Tim and Sam the English couple are travelling around the world for their honeymoon. They're perfecting skills they learned in England. Horseback riding and moutaineering. they're travelling around to countries to learn how local people in certain countries have perfected these skills. So they are trekking in the Himalayas; that is the Pakistan portion of the journey. The horseback riding portion included Mongolia. They were told by my friends who are a bunch of herders living in Khuvsgol Aimag that they are now quite good. Tim and Sam became my friends too.

My hobbies include travelling, exploring, learning foreign languages, swimming, hiking, reading books, and watching movies.

2 Comments:

Blogger Dean said...

Hey Ariel,

The pictures are forthcoming. I'll let you know via email if you don't see them up. Roland and I are going to meet the new boss today.

----Dean

9:18 PM  
Blogger Dean said...

The search for Energy!

So it was in May of 2003 that I needed to buy some Double A batteries as my father, sister, and her boyfriend were travelling to Mongolia to visit me. I was looking forward to the visit and wanted to take lots of photos
snag-free in the countryside. So I went to the 3rd floor of the State Department Store which is usually where one can find technical stuff. Mongolians tend to do one of two things when encountered with a situation they don't know the answer to; they either A) point the foreigner in any direction or B) call the nearest co-worker who they think may know more English than they do.
So I was walking around the 3rd Floor and asked a young woman in English and Mongolian where can I find this kind of battery. I did this while holding up a used Double A battery. She said "tishee" which means that way. I walked to the end of that aisle. I had not seen any batteries so I asked the next young woman. She also shook her head and said "tishee." I turned 90 degrees to the right and walked to the end of that aisle. I asked the third young woman and asked her as well. She gave me the aforementioned answer. I turned to the right for the third time and walked to the end of aisle to have the fourth young woman tell me the same thing. Before talking with the first young woman once more, I even walked a bit around the center of the third floor; I could not find Double A batteries. Finally, I returned to the first young woman and told her how I traced a perfect square around the third floor of the State Department Store. I mentioned how she and 3 other women told me "tishee" and gestured to walk around over there. She covered her mouth and started laughing.

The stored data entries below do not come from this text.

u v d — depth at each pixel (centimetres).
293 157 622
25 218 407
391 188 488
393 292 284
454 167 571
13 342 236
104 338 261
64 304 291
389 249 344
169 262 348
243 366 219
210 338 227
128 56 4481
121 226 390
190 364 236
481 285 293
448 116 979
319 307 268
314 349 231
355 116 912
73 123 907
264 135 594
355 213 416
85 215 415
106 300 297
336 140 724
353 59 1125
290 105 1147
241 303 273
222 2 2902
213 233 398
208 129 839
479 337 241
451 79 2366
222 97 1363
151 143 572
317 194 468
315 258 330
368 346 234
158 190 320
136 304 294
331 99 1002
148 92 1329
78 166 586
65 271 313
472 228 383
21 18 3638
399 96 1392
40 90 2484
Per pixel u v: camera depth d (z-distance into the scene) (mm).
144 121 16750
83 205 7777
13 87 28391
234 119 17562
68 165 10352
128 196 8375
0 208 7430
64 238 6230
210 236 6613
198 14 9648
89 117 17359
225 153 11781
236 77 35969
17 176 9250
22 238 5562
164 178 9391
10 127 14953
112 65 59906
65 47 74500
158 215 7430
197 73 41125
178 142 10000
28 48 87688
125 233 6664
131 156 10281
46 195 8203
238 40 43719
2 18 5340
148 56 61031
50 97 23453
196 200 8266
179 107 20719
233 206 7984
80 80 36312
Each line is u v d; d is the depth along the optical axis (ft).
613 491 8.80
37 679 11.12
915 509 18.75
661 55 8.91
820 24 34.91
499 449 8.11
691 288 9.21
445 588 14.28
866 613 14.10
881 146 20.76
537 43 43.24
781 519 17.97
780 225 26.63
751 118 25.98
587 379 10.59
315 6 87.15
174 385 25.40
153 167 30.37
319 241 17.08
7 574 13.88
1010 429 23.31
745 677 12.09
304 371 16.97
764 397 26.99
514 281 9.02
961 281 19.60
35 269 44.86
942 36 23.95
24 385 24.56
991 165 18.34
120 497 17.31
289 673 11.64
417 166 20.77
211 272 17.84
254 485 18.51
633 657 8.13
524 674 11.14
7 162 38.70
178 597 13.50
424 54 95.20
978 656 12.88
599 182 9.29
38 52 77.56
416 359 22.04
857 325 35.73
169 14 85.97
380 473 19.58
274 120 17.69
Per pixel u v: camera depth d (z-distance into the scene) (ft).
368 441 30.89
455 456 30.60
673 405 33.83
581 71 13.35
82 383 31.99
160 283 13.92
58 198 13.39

She asked a co-worker for some help. After receiving some keys from her co-worker, she ended up taking me to an opaque cabinet next to the washing machines and un-locked it. I don't understand the relationship of batteries to non-battery operated washing machines but I found what I was searching for.

Strangely enough it is far easier to find batteries now in the State Department Store. One need only look for the digital cameras and the batteries are still in a locked display case. now you can see them though.